Phi Beta Kappa Scholar Sarah Morris to speak April 16
April 4, 2007
Event Calendar Listing
Monday, April 16
Twilight Auditorium, located on College Street (Route 125)
Free and open to the public
Sarah Morris, a classicist and archaeologist in both the department of classics and the Cotsen Institute of Archaeology at UCLA, will deliver a lecture titled "Isaac and Iphigenia: Human Sacrifice in Antiquity" on Monday, April 16, at 4:30 p.m. in Twilight Hall, located on College Street (Route 125).

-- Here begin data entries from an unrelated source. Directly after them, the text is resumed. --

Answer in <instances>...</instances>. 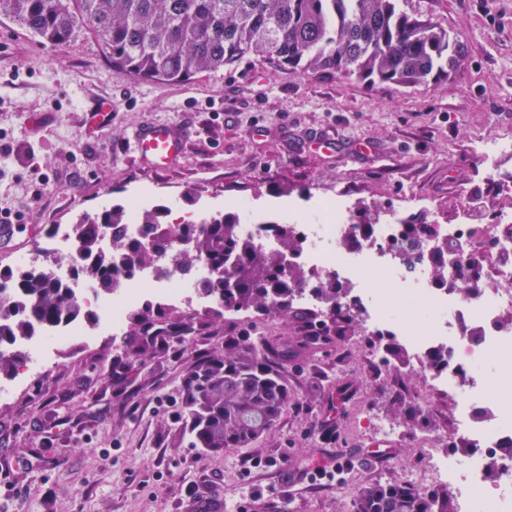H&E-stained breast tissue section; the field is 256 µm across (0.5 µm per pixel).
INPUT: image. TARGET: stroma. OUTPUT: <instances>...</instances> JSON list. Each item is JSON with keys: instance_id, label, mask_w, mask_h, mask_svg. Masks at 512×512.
Listing matches in <instances>:
<instances>
[{"instance_id": "obj_1", "label": "stroma", "mask_w": 512, "mask_h": 512, "mask_svg": "<svg viewBox=\"0 0 512 512\" xmlns=\"http://www.w3.org/2000/svg\"><path fill=\"white\" fill-rule=\"evenodd\" d=\"M408 6L464 34L454 79L370 88L250 58L184 83L147 82L115 73L86 30L51 45L0 17V209L17 217L12 241L0 244V269L60 226L115 205L226 213L242 200L257 212L290 207L302 219L327 195H345L355 210H390L411 190L412 218L449 222L472 194L490 222L512 198L485 172L512 179V155L488 163L474 147L512 134V0ZM106 100L112 110L96 122L91 108ZM186 123L195 133L171 167L133 159L137 129ZM152 309L157 326L179 316L189 331L158 337L136 365L128 343L73 339L49 371L0 401V512H200L209 502L221 512H352L362 485L433 488L432 455L472 452L453 439V405L416 361L377 366L384 343L364 330L351 336L327 324L326 344L309 353L299 343L319 324L309 311L286 321L163 301ZM243 333L292 350L286 410L250 447H185L167 400L179 399L196 359ZM398 391L425 423L400 424L384 446L370 419H389ZM325 455L345 461V477L305 480Z\"/></svg>"}]
</instances>
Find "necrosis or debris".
Listing matches in <instances>:
<instances>
[{"mask_svg":"<svg viewBox=\"0 0 512 512\" xmlns=\"http://www.w3.org/2000/svg\"><path fill=\"white\" fill-rule=\"evenodd\" d=\"M476 202L464 197L453 223L437 224L434 236L422 251L436 245L447 248L440 272L430 263L407 262V216L391 210L375 224H356L343 195L320 200L318 221L293 226L301 242L295 257L316 276H333L348 292L339 299L351 310L368 334L397 336L412 351L417 366L427 372L431 386L448 396L454 406L453 434L474 447V454L460 460L437 455L432 460L436 479L447 488L457 512H512V210L495 215L493 223L476 224ZM290 222L289 215L268 212L249 215L242 234L260 249H275L277 226ZM75 237L67 229L60 239L38 242L22 253L17 264L35 269L55 263L67 274ZM491 250L494 269H483V278H495L497 289L475 294L460 290L463 265L474 253ZM194 276L180 271L177 252H170L160 270L138 272L122 282L105 302L91 289L80 288L82 303H101L103 318L90 326L74 320L15 342L28 357L16 380L0 384V398L12 397L21 379L44 372L54 348L71 339L98 331L121 342L128 312L152 299L189 308L196 307ZM446 352V365L432 367L430 357Z\"/></svg>","mask_w":512,"mask_h":512,"instance_id":"obj_1","label":"necrosis or debris"}]
</instances>
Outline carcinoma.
<instances>
[{
  "instance_id": "cac0c4a2",
  "label": "carcinoma",
  "mask_w": 512,
  "mask_h": 512,
  "mask_svg": "<svg viewBox=\"0 0 512 512\" xmlns=\"http://www.w3.org/2000/svg\"><path fill=\"white\" fill-rule=\"evenodd\" d=\"M5 16L41 40L69 41L79 29L92 33L112 62V70L142 81L184 82L218 72L246 58L305 72L356 77L373 87L426 85L451 79L466 55L463 35L402 7V0H0ZM168 210L156 206L137 215L141 237H130V214L117 206L86 215L76 227L79 261L71 275L109 295L117 275L152 266L177 238L193 247L179 254L190 275L201 261L212 273L194 281L195 293L217 297L229 312L250 309L287 317L298 314L292 296L310 285L342 330L360 327L356 315L337 308L344 292L330 277L311 281L296 265L283 274L288 256L300 248L286 227L277 229L279 248L264 251L239 234L234 213L210 217L207 227L170 224ZM408 241L417 250L424 220L408 221ZM16 291L26 306L1 302ZM96 313L72 299L55 265L38 271L0 272V349L38 325ZM139 342L147 347L145 326L154 324L150 306L132 312ZM289 352L250 335L231 336L224 352L198 358L185 374L177 419L188 446L205 452L246 448L269 431L288 404ZM21 353H0V377L15 373ZM353 512H450L448 490H420L404 482L361 487Z\"/></svg>"
}]
</instances>
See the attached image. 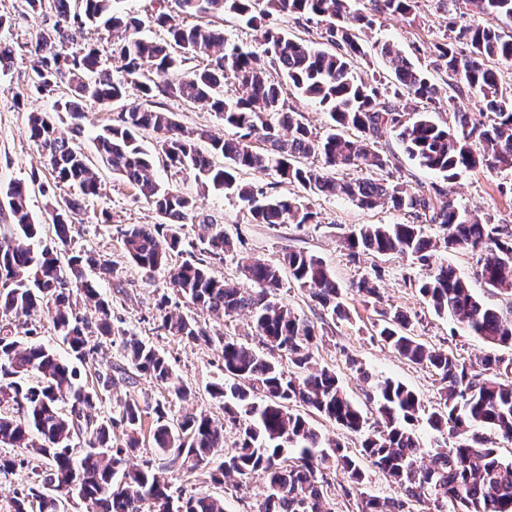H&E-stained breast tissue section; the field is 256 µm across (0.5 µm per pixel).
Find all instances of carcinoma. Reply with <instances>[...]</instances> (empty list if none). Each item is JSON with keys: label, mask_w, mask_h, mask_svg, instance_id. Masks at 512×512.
<instances>
[{"label": "carcinoma", "mask_w": 512, "mask_h": 512, "mask_svg": "<svg viewBox=\"0 0 512 512\" xmlns=\"http://www.w3.org/2000/svg\"><path fill=\"white\" fill-rule=\"evenodd\" d=\"M34 14L52 13L54 23L31 50L28 89L42 96L67 88L71 98L57 111L71 119L63 134L43 113L28 117L30 138L38 145L54 186L72 188L57 200L48 185L47 214L57 245L70 246L72 225L79 222L82 201L98 193L93 161L138 189L159 217V224H127L119 229L129 259L146 277L168 264L172 252L184 247L182 227L212 225L197 214L189 197L161 185L153 175L157 161L188 171L203 187L229 192L257 224L315 222L312 196H341L361 208L388 204L407 218L395 224H363L343 237L354 256L406 255L425 270L414 283L421 298L439 316L447 315L469 332L498 347H512V306H488L475 297L456 268L438 257L439 249L470 250L478 255L476 275L488 287L512 294V227L493 224L478 210L459 208L451 199L452 184L462 172L512 169V87L500 83L491 63H512V35L500 24L512 23V0H462L489 24L461 27L452 40L433 44L431 55L448 75V111L454 124L433 120L438 88L396 45L385 42L377 53L393 75V88L377 78L364 80L355 64L366 57L358 32L373 23L354 10L351 0H167L151 15L168 41L140 36L143 21L121 14L116 0H25ZM372 11L394 18L413 14L417 0H372ZM196 19L186 24L179 17ZM230 16L262 30V51L231 45L216 21ZM300 22L318 18L326 48L278 26L280 17ZM102 24L112 33L113 48L124 62L121 75L103 67L93 47L68 51L73 33L88 24ZM207 59L198 68L192 62ZM280 80L271 79V71ZM236 95L220 97L222 84ZM131 88L144 102L128 104ZM295 92L317 102L331 123L320 134L287 104ZM208 101L231 133L210 129L184 130L162 100ZM405 100V106L397 104ZM467 100L476 111L461 105ZM120 106L115 123L96 137V159L76 144L83 105ZM142 130L162 135L161 152L152 155L138 140ZM354 135H349L348 131ZM395 134L405 153L419 167L442 176L443 183H411L394 177L398 156L378 147L387 133ZM209 143L202 153L197 141ZM219 156L224 164L213 158ZM313 156L317 167L302 159ZM355 169L362 176L339 179L335 172ZM276 172L299 185L306 195L273 194L241 181L247 172ZM29 186L10 184L4 191L12 224L0 236V473L29 467L32 480L8 503L5 512H66L60 501L76 503L84 512H225L224 500L211 494L174 496L170 473L179 468H209L216 484L237 476H260L266 495L258 512H332L324 496L325 471L339 470L346 479L345 496L360 498V512H413L411 506L429 498L436 512H512V460L497 445L512 442V359L495 354L482 360V372L447 351L417 341L412 318L398 308L376 310L378 336L408 361L428 369L441 385L440 401L431 410L401 382L372 375L351 360L365 381L367 399L380 419L367 417L352 403L336 375L312 365L322 340L317 326L277 299L283 287L280 266L243 256L242 274L252 288H236L215 276L206 260H187L170 270V284L185 302L202 310L231 316L247 312L259 344L287 357L286 371L273 357L231 337H212L187 315L169 307V297L156 303L160 328L189 343H218L224 377L210 384V394L231 399L224 404L233 418H242L235 448L224 450L223 424L206 414L186 413L172 425L165 404L126 400L118 417L97 411L100 392L122 380L135 385L149 379L165 388L170 401L184 402L192 389L176 376L168 359L154 345L122 333V359L96 372L97 387L76 384L77 370L41 343L30 341L37 328L32 317L43 308L54 310L53 329L78 360L99 352L116 335L112 302L101 297L97 280L113 276L112 262L93 252H78L61 262L57 252H36L31 242L41 224L28 209ZM442 205L436 206L435 200ZM437 225L442 240L424 231ZM230 239L215 230L204 252L224 259ZM283 263L293 282L331 318H349L340 301L341 288L325 262L304 251H290ZM365 276L352 288L365 302L381 304L379 289ZM94 303L91 318L80 311V300ZM310 408L349 433L361 436L350 450L336 439H323L300 412ZM156 416L153 446L141 451L138 427L143 413ZM426 417L429 428L448 447L428 451L415 430ZM120 427L124 443H112ZM147 458L137 460L140 453ZM49 461L41 470L38 462ZM404 489L402 498H381L363 491L370 473Z\"/></svg>", "instance_id": "cac0c4a2"}]
</instances>
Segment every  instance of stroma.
I'll list each match as a JSON object with an SVG mask.
<instances>
[{
    "label": "stroma",
    "mask_w": 512,
    "mask_h": 512,
    "mask_svg": "<svg viewBox=\"0 0 512 512\" xmlns=\"http://www.w3.org/2000/svg\"><path fill=\"white\" fill-rule=\"evenodd\" d=\"M0 14L10 17L12 26L0 29V41L14 49L10 70L0 72V188L15 181L28 180L31 172H39L41 183L51 182L52 176L42 165L37 145L27 133V116L32 112H54L55 98L38 95L25 96L16 101V93H24L29 71V51L37 37L48 30L53 20L27 11L24 0H0ZM476 17L465 9L460 0H418L413 16L406 19L376 17L365 36L369 49L366 62L357 72L362 78L377 77L391 82L392 76L376 53L383 42L397 44L422 68H431V43L440 41L448 32L449 22L460 25L475 22ZM164 106L174 112L177 121L187 130L209 128L223 132L224 126L208 104L190 103L176 98L165 100ZM156 180L178 189L193 199L198 212L208 215L233 242L232 252L223 261L212 263L216 276L246 287L238 260L255 256L271 262L279 261L289 251H305L323 259L336 277L342 290V302L349 318L340 320L324 315L305 289L291 280H284L280 298L299 315L322 327L325 338L314 352L313 362L336 373L349 398L357 404L365 402V383L361 371L402 382L412 389L426 407H434L440 400L439 386L432 374L415 365L386 345L376 334L377 315L373 306L365 304L351 289L354 281L380 269L375 285L384 304L407 311L414 318V334L427 346L451 350L467 361L478 362L488 353L487 343L480 337L459 328L456 322L435 314L413 286L423 272L407 256H374L371 254L350 258L343 245V237L362 224H393L401 216L390 206L362 209L340 197H315L311 200L317 221L313 224H255L242 209L239 200L221 190H203L193 173L178 172L163 166L154 169ZM101 189L98 195L87 197L83 204L84 221L76 225L72 244L74 249L91 251L110 259L114 267L112 279L100 282L101 295L112 303V321L115 328L138 336L163 352L175 375L193 389L189 402L169 406L171 419L187 412L205 413L224 424V445L233 447L238 439V428L224 419V407L209 393L210 384L224 375L221 351L217 345L191 344L169 335L159 327L155 310L159 296L172 294L168 270L184 262V255L175 253L169 259L168 269L146 277L128 258L118 232L125 224H156L160 218L139 192L106 169L98 171ZM512 186V170L487 172L474 170L462 173L454 184V198L460 208L481 209L492 215L495 223L512 225V196L501 194V187ZM446 258L467 280L474 295L483 302L505 308L512 305V295L498 292L474 275L476 256L458 250ZM179 310L195 318L210 334L225 335L241 342L253 343L250 318L247 313L221 316L180 303ZM358 359L359 368H352L351 359ZM173 493H222L226 512H258L266 488L260 476L242 482L227 480L223 488H216L207 470L174 474Z\"/></svg>",
    "instance_id": "35a3bbf8"
}]
</instances>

Morris taught at Yale University for eight years before joining the UCLA faculty in 1989. She was named the Steinmetz Professor of Classical Archaeology and Material Culture in 2001. Her teaching and research interests include early Greek literature (Homer, Hesiod, and Herodotus), Greek religion, prehistoric and early Greek archaeology, ceramics, Greek architecture and landscape studies, and Near Eastern influence on Greek art and culture. She has excavated in Israel, Turkey, and Greece, and is currently excavating an early Iron Age burial mound in Albania.
She is the author of "Daidalos and the Origins of Greek Art," winner of the Wiseman Book Award from the Archaeological Institute of America in 1993. She has co-edited a volume of essays titled "The Ages of Homer" on the archaeological, literary and artistic background of and responses to Greek epic poetry, and has published several articles on the archaeology of ancient Greek slavery.
For her lecture at Middlebury, Morris will discuss the images and stories of human sacrifice that abound in classical art and mythology, primarily tales of parents forced to offer the lives of their own children in extreme situations or under divine compulsion. She will share visual, historical, and archaeological evidence for the offering of human victims in Greek, Roman and Punic cultures, compare them to examples of human sacrifice recorded in other world cultures, and consider the survival of such notions in major world religions, including Judaism and Christianity.